Yet today she stands an increasingly lonely figure – both within Germany and the EU. She became Germany's first female Chancellor at the head of a grand coalition consisting of the CDU, its Bavarian sister party, the Christian Social Union (CSU) and the Social Democratic Party of Germany (SPD). In the subsequent two general elections, she consolidated her position.
Now, however, she is increasingly marginalized. Her Bavarian sister party, the CSU is led by Horst Seehofer, who has been severely critical of Merkel’s 'open doors' policy on refugees. His southern German state has borne the brunt of the refugees flowing through Hungary and Austria having used the West Balkan route to fell Syria, Iraq, Afghanistan and refugee camps in neighboring states.
At the annual congress of his CSU party Seehofer made the German leader look like "a schoolgirl", according to local media. In a 13-minute tirade, he lambasted Merkel over the handling of the refugee crisis, demanding she set a limit on the number of asylum-seekers the country would accept.
Meanwhile, she has come to blows with her CDU/CSU coalition partner — the Social Democratic Party of Germany (SPD) led by Sigmar Gabriel.
He rebuked Merkel for trying to set up transit camps for refugees that he said were akin to concentration camps.

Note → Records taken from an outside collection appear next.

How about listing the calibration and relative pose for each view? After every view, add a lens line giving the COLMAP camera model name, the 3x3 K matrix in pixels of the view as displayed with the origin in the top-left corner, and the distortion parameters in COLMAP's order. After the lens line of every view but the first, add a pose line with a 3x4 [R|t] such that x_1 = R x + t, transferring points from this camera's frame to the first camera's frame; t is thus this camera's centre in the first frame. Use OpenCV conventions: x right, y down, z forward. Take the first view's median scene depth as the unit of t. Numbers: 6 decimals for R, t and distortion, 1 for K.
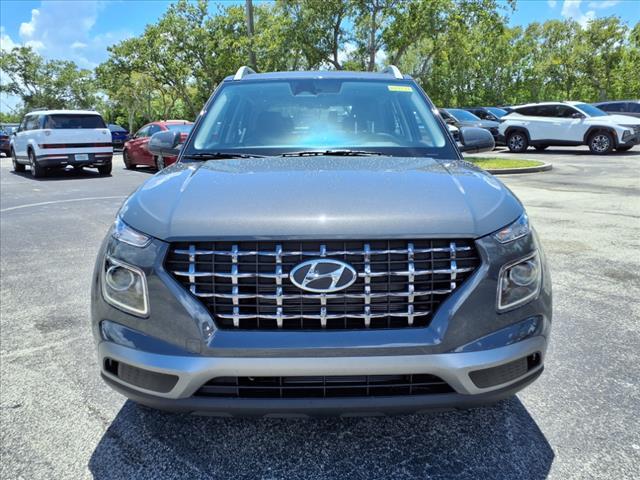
lens RADIAL K [[527.1, 0, 320.0], [0, 527.1, 240.0], [0, 0, 1]] dist [0.049614, -0.048539]
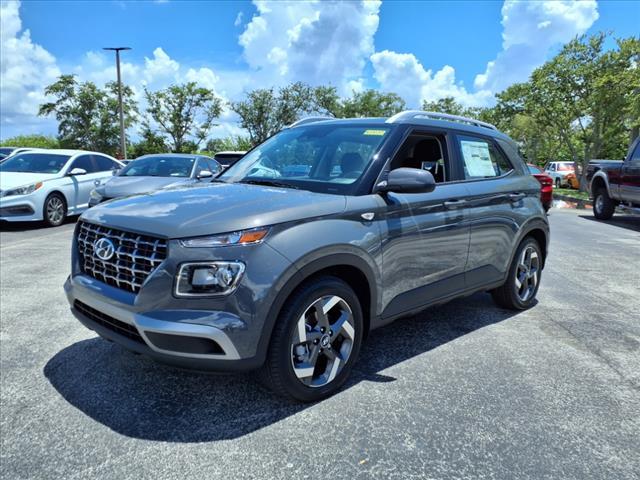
lens RADIAL K [[527.1, 0, 320.0], [0, 527.1, 240.0], [0, 0, 1]] dist [0.049614, -0.048539]
pose [[0.700439, 0.125390, -0.702611, 0.141792], [-0.177205, 0.984173, -0.001019, -0.006533], [0.691363, 0.125220, 0.711573, 0.025937]]
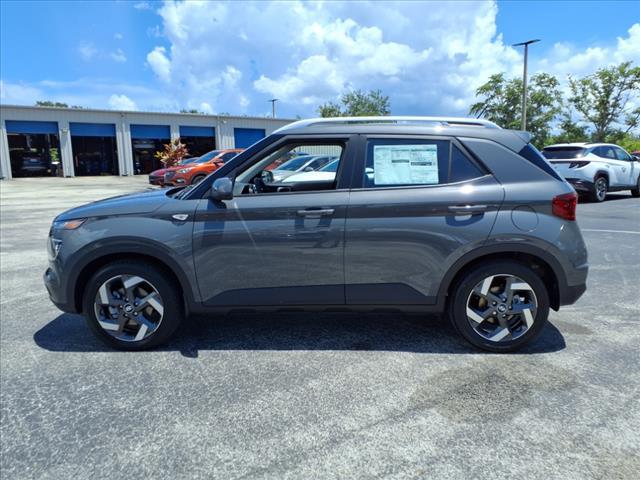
lens RADIAL K [[527.1, 0, 320.0], [0, 527.1, 240.0], [0, 0, 1]] dist [0.049614, -0.048539]
pose [[-0.064498, 0.173435, -0.982731, 0.224689], [-0.203924, 0.961710, 0.183109, -0.052519], [0.976860, 0.212213, -0.026661, 0.198559]]
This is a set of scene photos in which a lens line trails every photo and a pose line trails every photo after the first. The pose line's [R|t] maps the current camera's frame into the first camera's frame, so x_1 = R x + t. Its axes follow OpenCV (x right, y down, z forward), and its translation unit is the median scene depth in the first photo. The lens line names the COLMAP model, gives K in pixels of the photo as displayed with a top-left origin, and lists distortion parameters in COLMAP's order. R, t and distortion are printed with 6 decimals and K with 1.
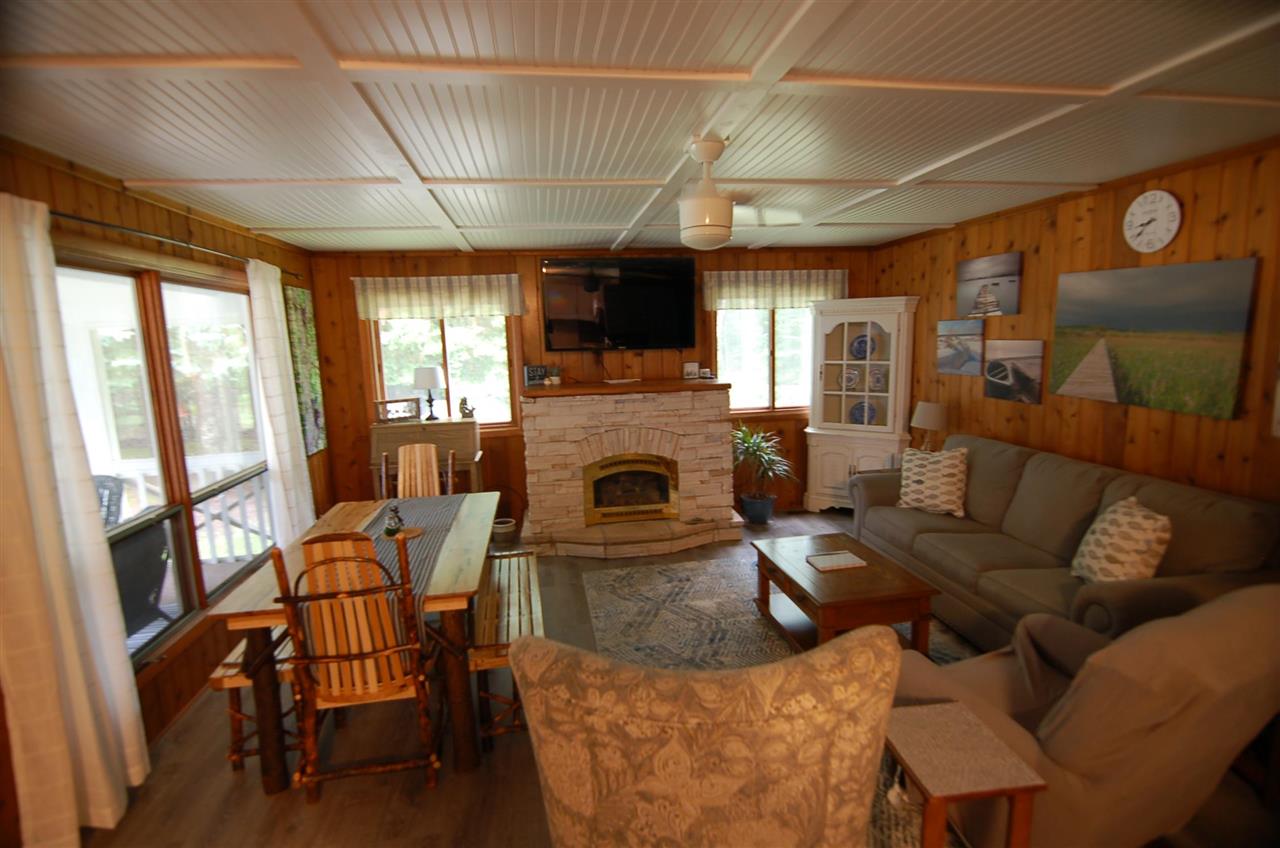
lens RADIAL K [[621.3, 0, 641.8], [0, 621.3, 430.2], [0, 0, 1]] dist [-0.007604, -0.010061]
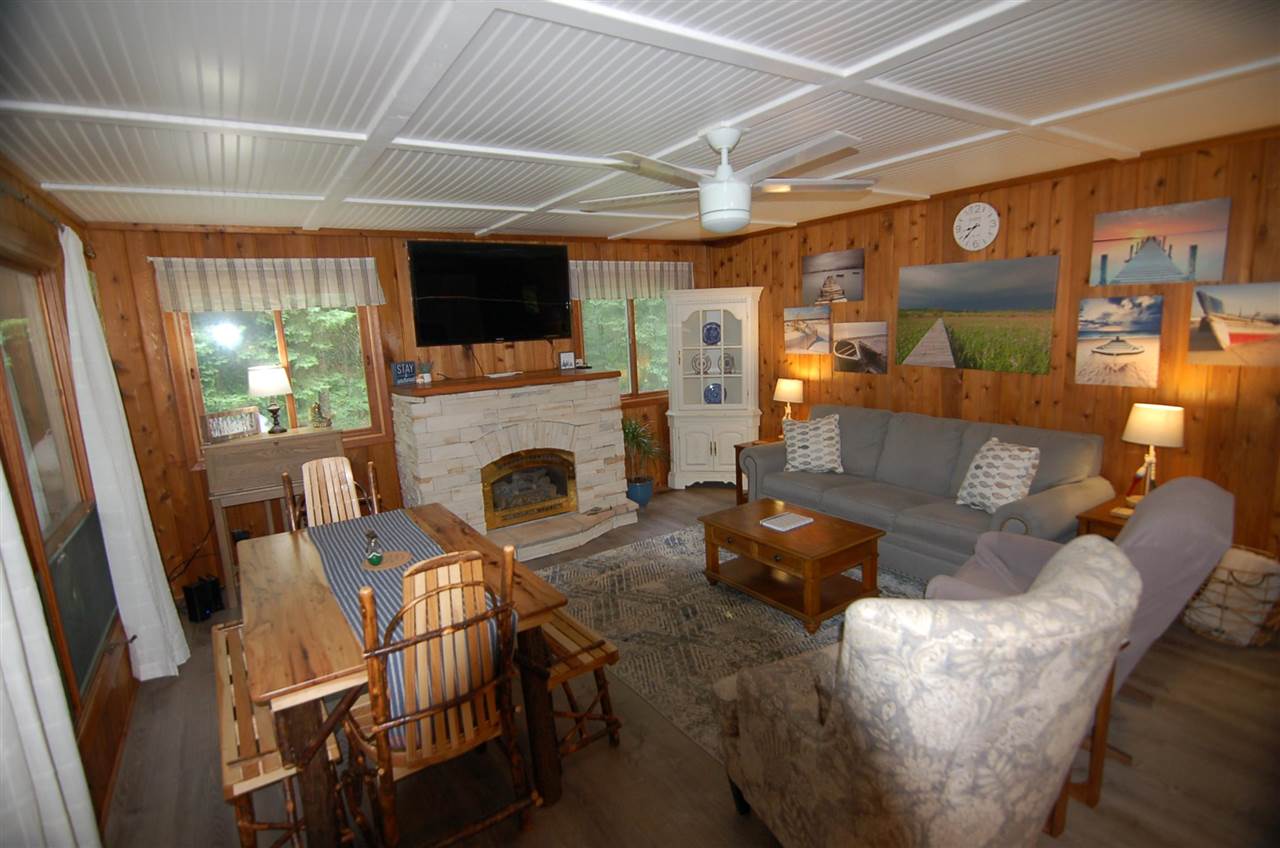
lens RADIAL K [[621.3, 0, 640.3], [0, 621.3, 429.6], [0, 0, 1]] dist [-0.007604, -0.010061]
pose [[0.912435, -0.084703, 0.400359, -0.355512], [0.082674, 0.996325, 0.022372, 0.000159], [-0.400783, 0.012686, 0.916085, 0.084422]]
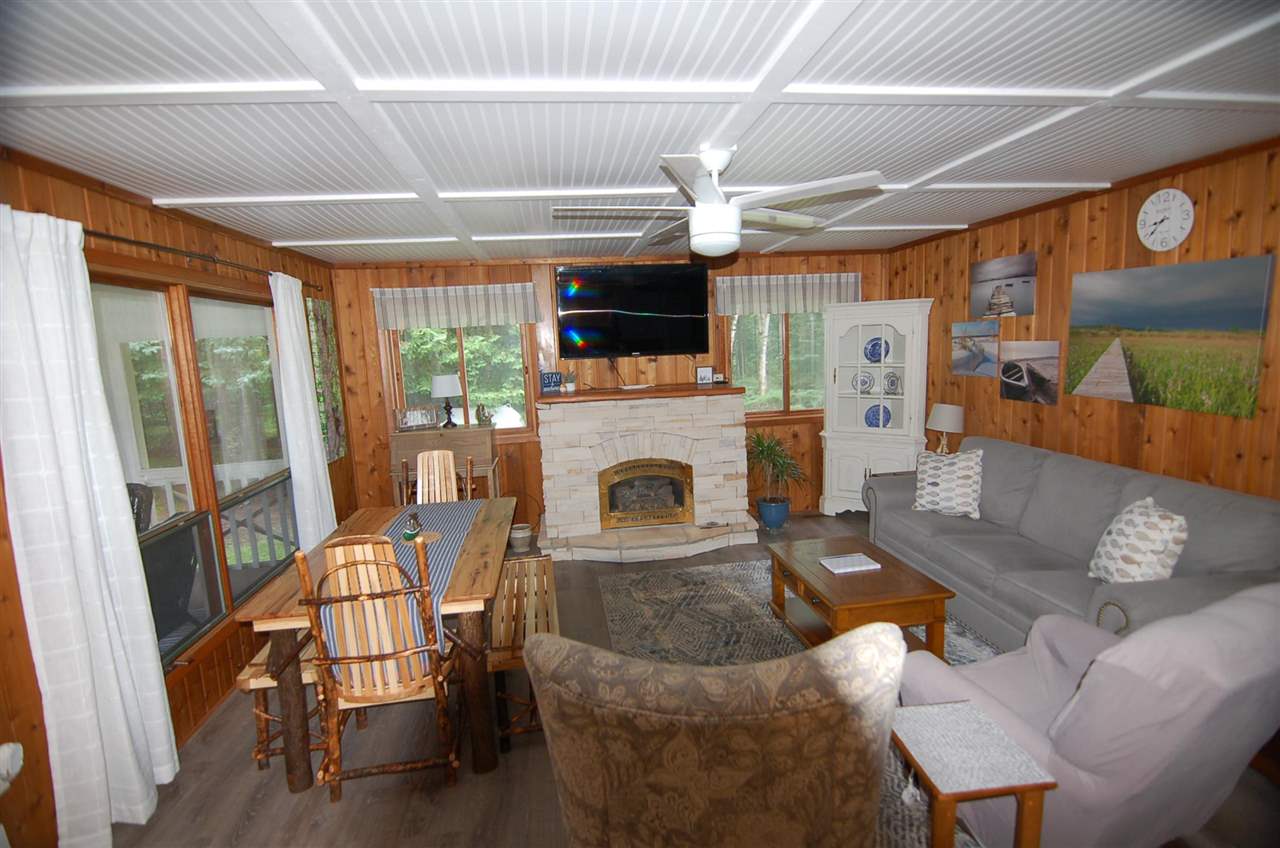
lens RADIAL K [[621.3, 0, 641.5], [0, 621.3, 430.3], [0, 0, 1]] dist [-0.007604, -0.010061]
pose [[0.999580, -0.009978, -0.027198, 0.005943], [0.009729, 0.999910, -0.009267, 0.001868], [0.027288, 0.008999, 0.999587, -0.012218]]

He also berated her for the slow response of the federal government is responding to the sheer volume of refugees entering Germany.
Meanwhile, abroad, she is losing political value within Europe. Many EU states – especially those in Eastern Germany – have blamed her 'open doors' policy for precipitating the huge diaspora. Many have slammed Merkel’s idea of mandatory quotas of refugees for each member state.
Meanwhile, politically, she is losing allies. She was seen as the leader of the wider center-right Christian Democrat movement in Europe – most notably among the European People's Party (EPP) – the alliance within the European Parliament.
Center-right parties have lost power in many recent elections. The Greeks chose a left-wing government a year ago. Portugal eventually emerged from its recent election with a left-wing coalition. Poland elected a right-wing nationalist government and the jury is still out in Spain where Prime Minister Mariano Rajoy's center-right People's Party (PP) had its worst vote-crash in years.
Merkel increasingly cuts a lonely figure both at home and abroad. In her own political twilight, she is presiding over an uncomfortable coalition at home and is facing her worst nightmare: the possible break-up of her beloved EU.